Milan fa provare l'ebbrezza di sparare a Manesquier e, di rimando, lui gli insegna a tenere sempre uno spazzolino di scorta o a portare pantofole in casa. La casa ricca di tappeti, quadri, divani e fotografie di un'infanzia felice che poi, a detta dello stesso Manesquier, s'è trasformata in una vita cristallizzata, in cui lui ha mantenuto la stessa posa per anni. La sua passione per la poesia, la musica e la sua professione (Manesquier era professore di francese), lo rendono un uomo sensibile, senza pregiudizi, capace di accogliere e chiedere aiuto. Manesquier mostra i suoi bisogni, li maschera rendendoli ancor più evidenti nella sua goffaggine, e colpiscono persino un duro come Milan.
È uno scambio continuo e costante, in cui chi trascorreva giornate identiche lasciandole scivolare via passando tutto il tempo a rimpiangere e a cercare il coraggio per cambiare, finalmente trova quel po' di coraggio e, anche se forse è tardi per stravolgersi, almeno può dire di averci provato e conservarne il ricordo.
Così il gran giorno arriva insieme alla paura di non riuscire a superarlo, la rapina e l'operazione al cuore di Manesquier; così come dall'inizio, nessuno si lascia andare, le parole rimangono contratte ma fin troppo chiare e prendono vita negli occhi e nei gesti di ognuno per l'altro.
La regia originale di Leconte sostiene e arricchisce la sceneggiatura di Claude Klotz, curatissima e piena di spunti, che riapre di tanto in tanto durante la narrazione.
Leconte alterna momenti più lenti, e sempre essenziali, in cui i brillanti dialoghi trovano il respiro che meritano, considerando che quasi ogni battuta contiene temi e concetti su cui si potrebbe riflettere a lungo; gli interni sono gestiti proprio con questa consapevolezza, le conversazioni fra Milan e Manesquier sono inserite in un contesto di tranquillità, tra luci soffuse e penombre nelle atmosfere placide e pacate della casa. I toni intimi risaltano, evidenziati anche dall'attenzione per i particolari e una macchina da presa quasi sempre stretta sui protagonisti. Il mondo fuori è più incostante, le inquadrature rimangono scarne e i piani si allargano mostrando ambienti se non ostili quantomeno estranei, uno sfondo sul fuoco sempre presente sullo sviluppo del rapporto tra i personaggi.
La fotografia segue la stessa logica e oscilla tra interni neutri e propri di Manesquier e i toni freddi, blu, di Milan. Entrambi assumono le caratteristiche dell'altro quando l'altro "conduce" nella propria esperienza, i colori di Milan diventano quelli di Manesquier se è il primo a guidare e viceversa.

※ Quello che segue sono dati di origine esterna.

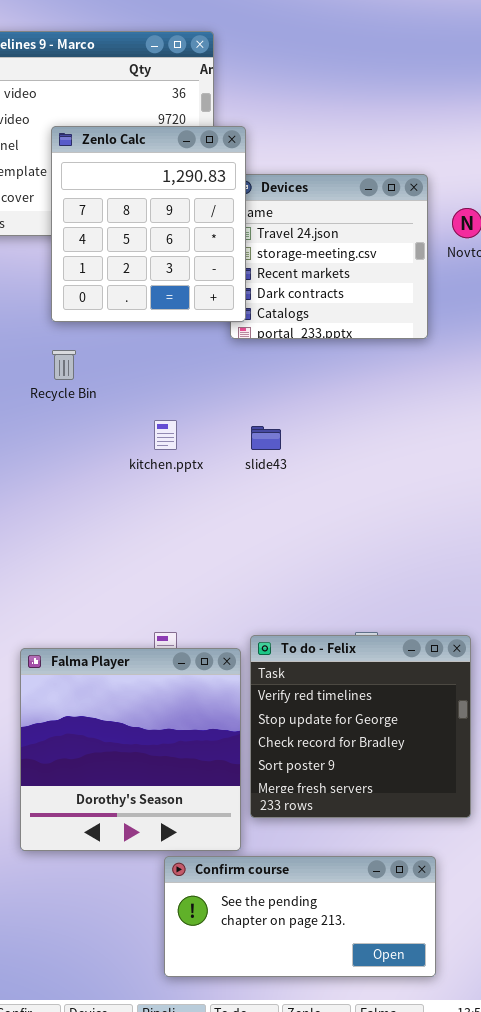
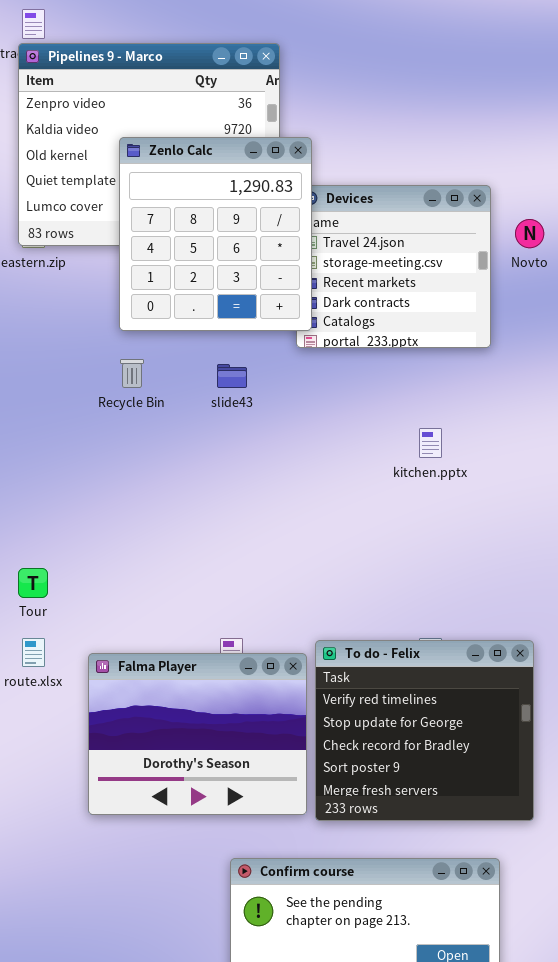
kitchen.pptx: [154,420,177,450] -> [419,428,442,458], moved
slide43: [251,426,281,450] -> [217,364,247,388], moved
Falma Player: [20,648,241,851] -> [88,653,307,815], resized

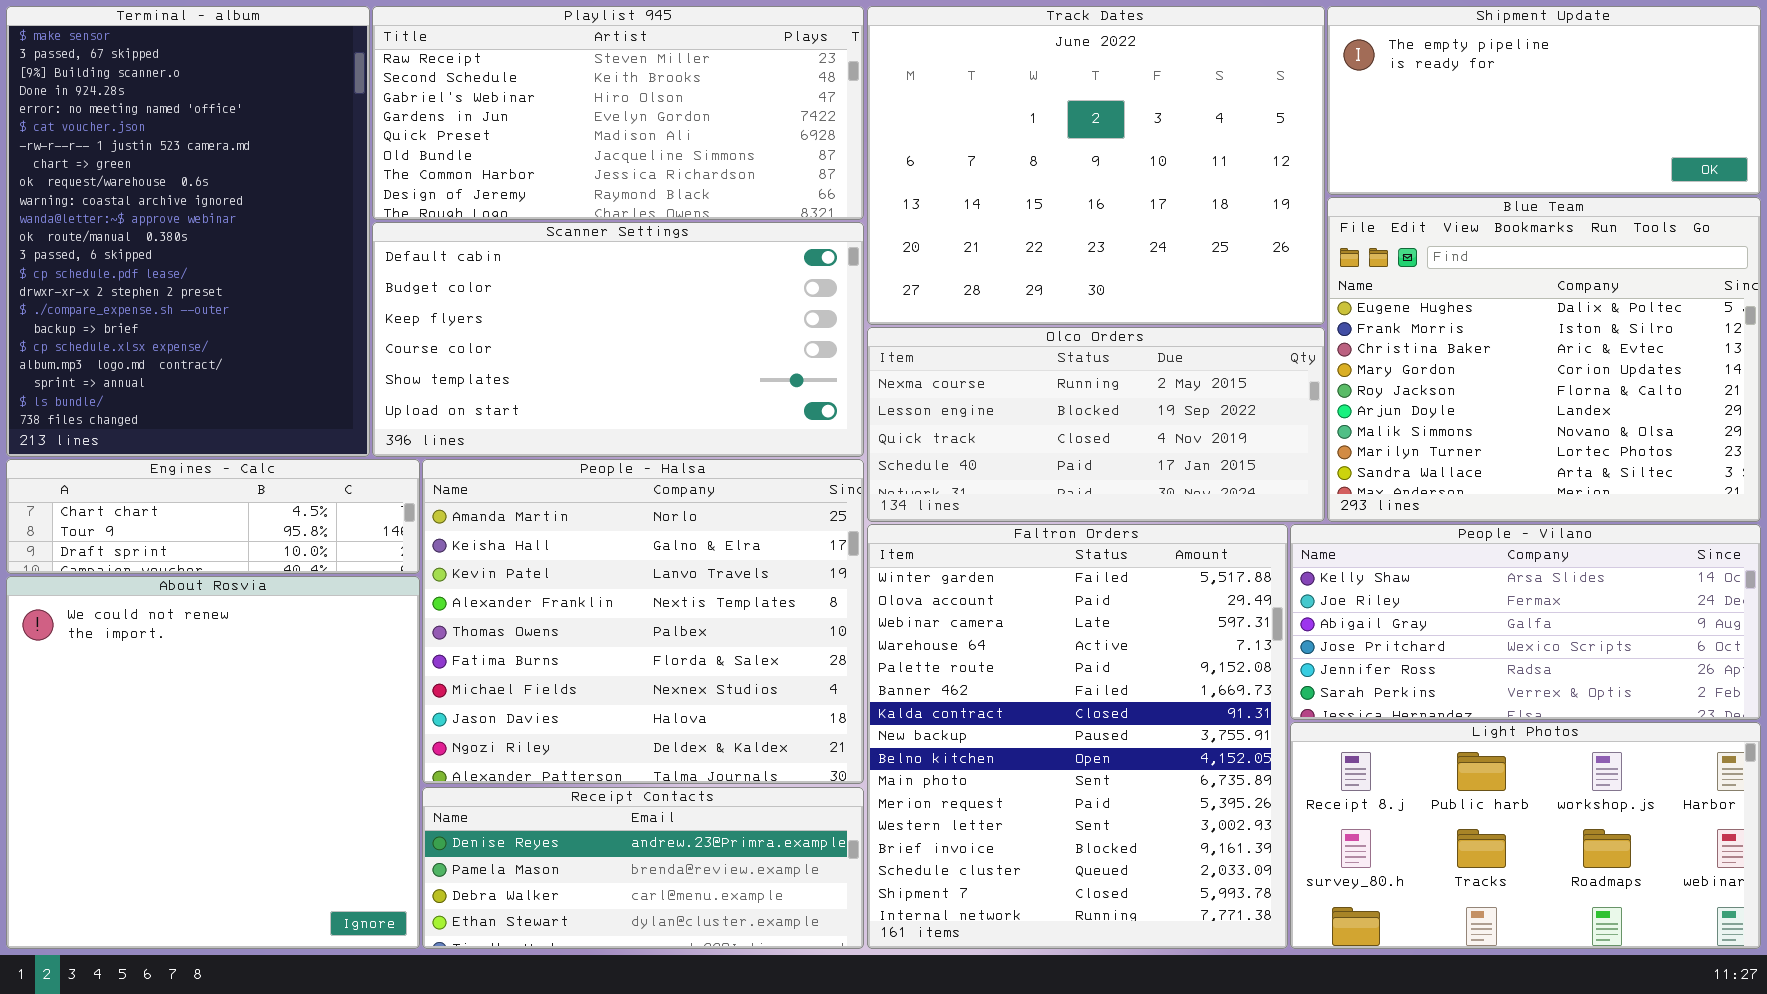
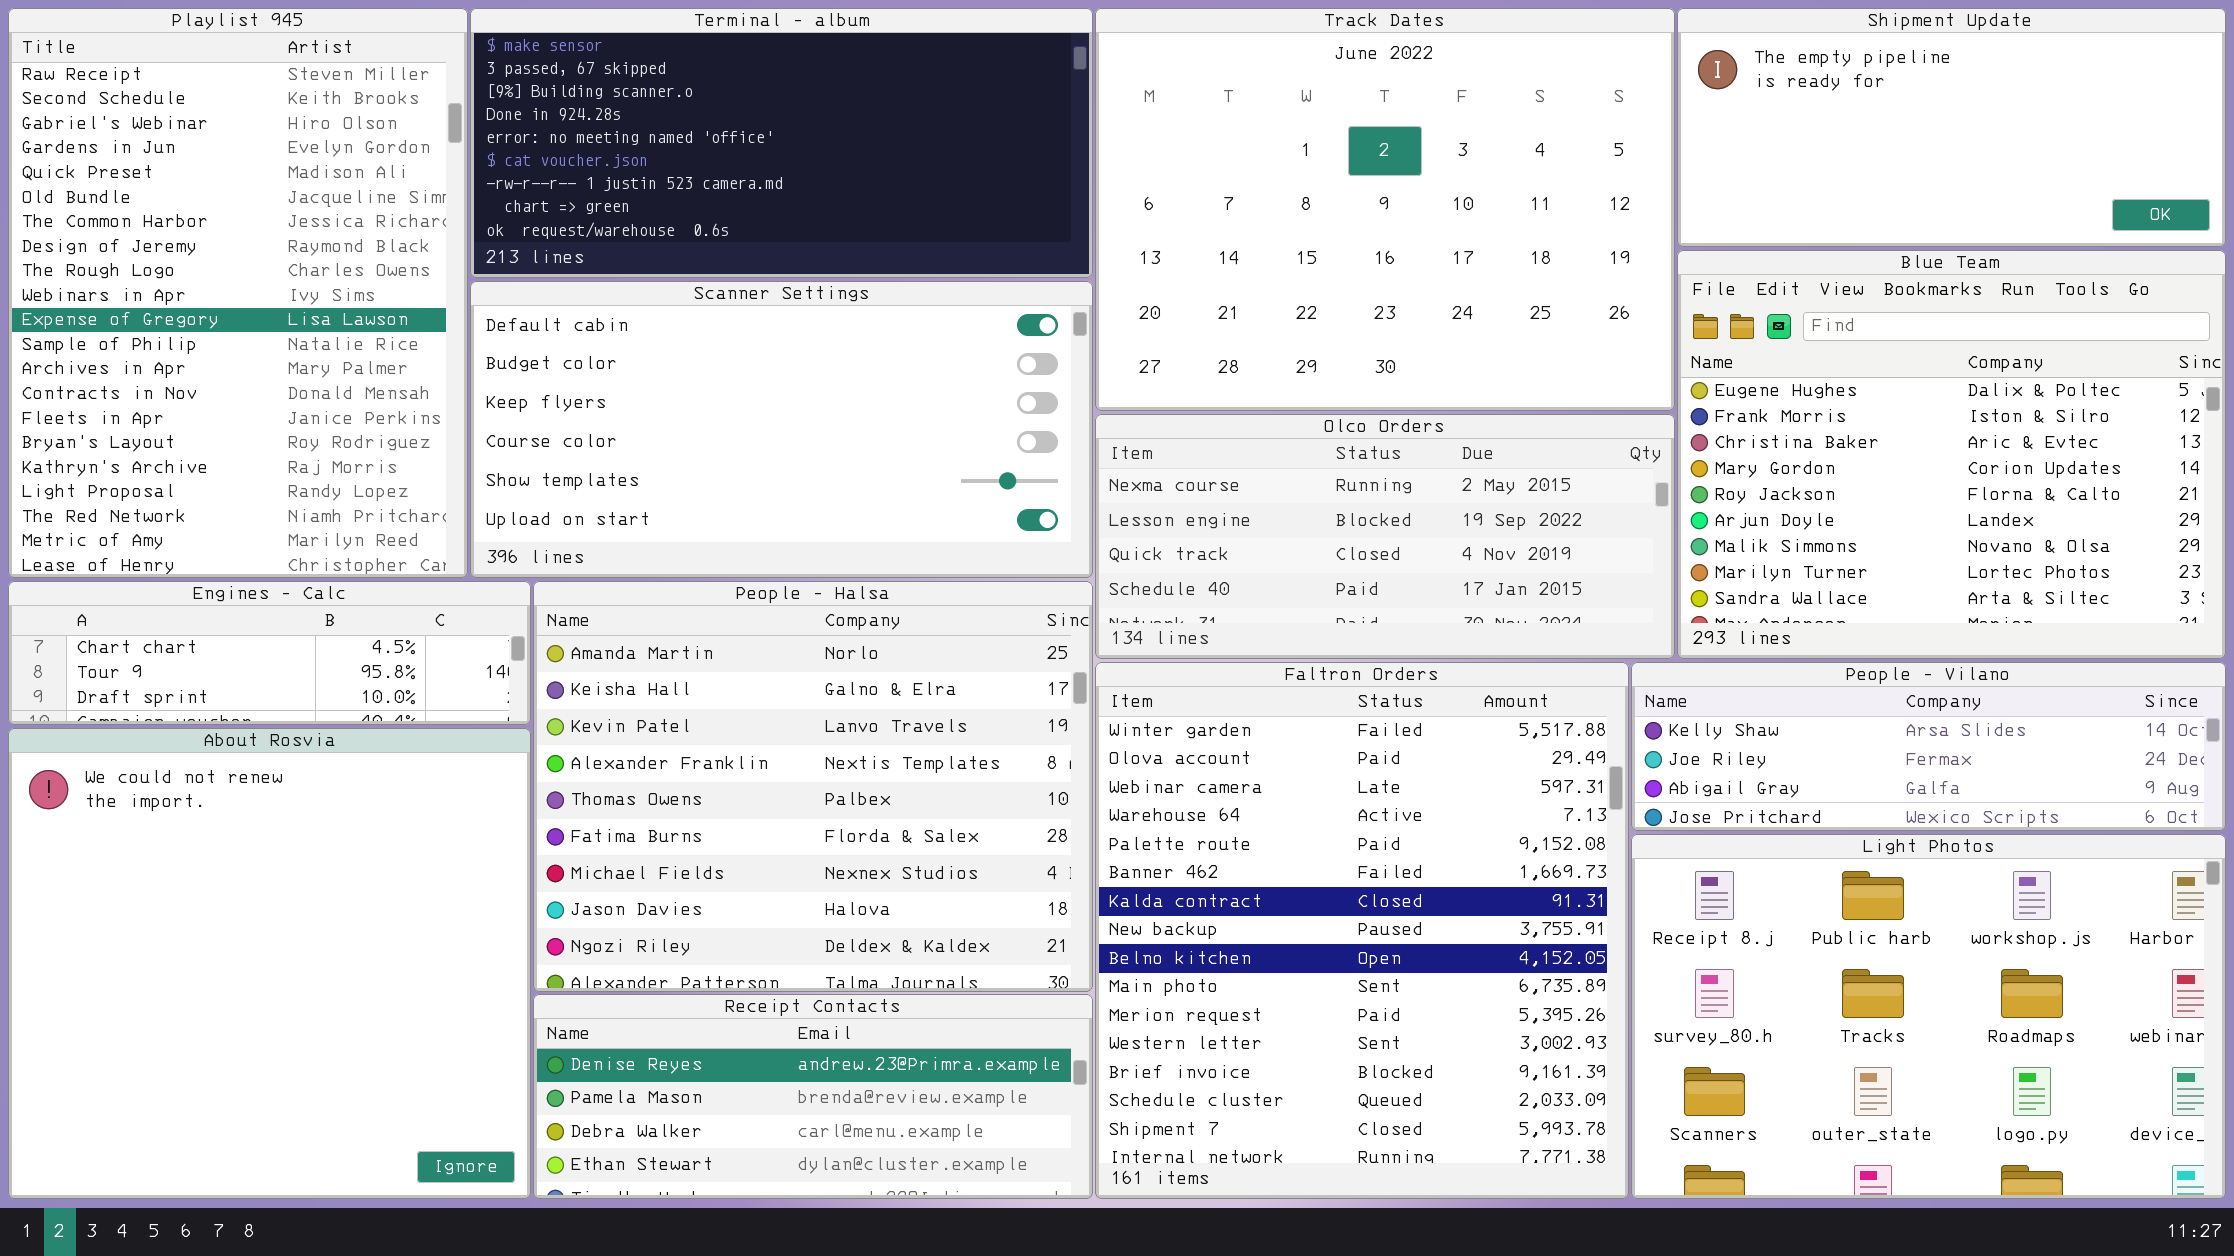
Terminal - album: [6,6,370,457] -> [470,8,1093,278], moved, resized
Playlist 945: [372,6,864,220] -> [8,8,468,578], moved, resized
People - Vilano: [1290,524,1761,720] -> [1631,662,2226,831], resized
Light Photos: [1290,722,1761,949] -> [1631,834,2226,1199], resized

Le interpretazioni sono il giusto compenso per una grande storia, sia Rochefort che Hallyday riescono a centrare i caratteri aggiungendogli un fascino fondamentale con una recitazione matura.
Se il tema è quanto si può mettere in gioco se stessi e potersi fidare di qualcuno, allora sia Milan (che non ha mai fallito) che Manesquier (uno che è abituato alle sconfitte), raggiungono il loro vero obiettivo nonostante gli eventi.
Uno scambio reale che viaggia e, fino alla fine, si incontra per poi passare oltre, in direzioni opposte accomunate da quell'attimo condiviso tanto intenso e prezioso.